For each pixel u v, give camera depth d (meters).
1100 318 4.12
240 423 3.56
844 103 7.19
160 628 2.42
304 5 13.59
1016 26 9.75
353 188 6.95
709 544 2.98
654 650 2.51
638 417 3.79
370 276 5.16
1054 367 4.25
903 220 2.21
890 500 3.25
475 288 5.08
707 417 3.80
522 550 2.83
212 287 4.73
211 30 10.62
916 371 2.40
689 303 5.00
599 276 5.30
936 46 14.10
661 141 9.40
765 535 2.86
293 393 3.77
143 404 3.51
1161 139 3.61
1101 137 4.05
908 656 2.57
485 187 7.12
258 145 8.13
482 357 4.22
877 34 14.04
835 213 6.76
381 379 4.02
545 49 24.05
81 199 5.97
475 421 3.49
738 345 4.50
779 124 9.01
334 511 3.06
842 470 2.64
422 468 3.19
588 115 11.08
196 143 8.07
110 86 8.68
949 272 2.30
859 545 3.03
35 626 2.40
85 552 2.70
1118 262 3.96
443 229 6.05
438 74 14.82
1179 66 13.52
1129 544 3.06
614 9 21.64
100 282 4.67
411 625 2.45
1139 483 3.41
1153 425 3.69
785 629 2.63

#####

#### [Exercise details]
Please reproduce each record precisely as written.

#### [Result of this task]
For each pixel u v, give camera depth d (meters).
1100 318 4.12
240 423 3.56
844 103 7.19
160 628 2.42
304 5 13.59
1016 26 9.75
353 188 6.95
709 544 2.98
654 650 2.51
638 417 3.79
370 276 5.16
1054 367 4.25
903 220 2.21
890 500 3.25
475 288 5.08
707 417 3.80
522 550 2.83
212 287 4.73
211 30 10.62
916 371 2.40
689 303 5.00
599 276 5.30
936 46 14.10
661 141 9.40
765 535 2.86
293 393 3.77
143 404 3.51
1161 139 3.61
1101 137 4.05
908 656 2.57
485 187 7.12
258 145 8.13
482 357 4.22
877 34 14.04
835 213 6.76
381 379 4.02
545 49 24.05
81 199 5.97
475 421 3.49
738 345 4.50
779 124 9.01
334 511 3.06
842 470 2.64
422 468 3.19
588 115 11.08
196 143 8.07
110 86 8.68
949 272 2.30
859 545 3.03
35 626 2.40
85 552 2.70
1118 262 3.96
443 229 6.05
438 74 14.82
1179 66 13.52
1129 544 3.06
614 9 21.64
100 282 4.67
411 625 2.45
1139 483 3.41
1153 425 3.69
785 629 2.63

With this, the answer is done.